A Forfar-based windfarm protest group has reached a milestone as 100 people have pledged to support its cause.
Stop Turbines at Lunanhead (STAL) is protesting against the St Mary’s Well windfarm – a site only 200 yards away from another windfarm application on Finavon Hill which was opposed by Angus Council planners and recently rejected by a Reporter on behalf of the Scottish Government.
Susan Oliphant, chairwoman of STAL, said that it “beggars belief” that the joint applicants Element Power and the Carse Gray Estate believe they have a suitable site for a windfarm when a proposal only yards away had been roundly condemned by the authorities. She said: “This current proposal is for more turbines than the first application and will seriously impact on a greater number of homes and is clearly in breach of the local development plan.
“The company’s recent exhibitions took you to a fairy tale setting saying how wonderful they were with their green credentials but lacked detail and concern about the many residents whose lives would suffer.
“There were also some extraordinary comments on their pretty storyboards that the site had ‘not been identified by Angus Council as unsuitable for wind turbines’. They also didn’t seem to have a care that the landscape would be seriously blighted over a wide area.”

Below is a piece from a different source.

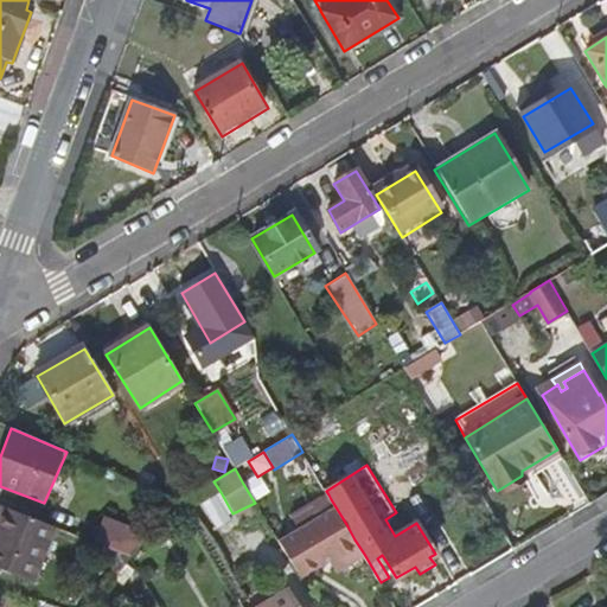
[(254,477),(243,484),(253,499),(263,492),(254,477)]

She emphasised that those residents who were opposing the plan were not against renewable energy – their views were in line with Scottish Government policy that windfarms should only be sited where suitable locations can be found. Residents have also been dismayed that the company is claiming they want to be open and transparent yet at the same time have embarked on an aggressive Public Relations campaign, hiring a non-local firm. As previously reported the offer of community benefits has been roundly condemned by those who believe it is being used as a tactic to sway opinion.
The group has also condemned a recent survey undertaken by the developers. Mrs Oliphant said: “It needs to be noted that even by the company’s own admission almost half the people they contacted refused to complete the survey with some people reporting to STAL that they believed that the questions were loaded in favour of the scheme.
“Also many people living near the site – those whose lives would be most severely affected – were not even contacted. One can drive a coach and horses through the so called conclusions that Element Power has reached.
“The fact of the matter is that hundreds of objections will land on the planners’ desks at Angus Council and we are confident that the application will be refused.”
Element Power’s survey took place last month. A total of 717 households answered the phone and 388 households completed the survey. The results show that 291 households considered wind farms an important part of the energy mix, with 242 households in favour of the plans and a further 13 per cent holding a neutral or no opinion view.
The final 24 per cent of survey respondents said that they were against the scheme.
Neil Lindsay, Element Power, said: “The results of the independent research are very encouraging – it proves that there is some real local support for the St Mary’s Well Wind Farm and that the local community recognise the environmental and economic benefits that the project would bring to the area.
“By creating new employment opportunities and commercial openings for local businesses through to providing substantial funding for projects that could help transform the facilities that local people are able to enjoy for decades to come; the St Mary’s Well Wind Farm has great potential to make a really positive impact in and around Forfar.”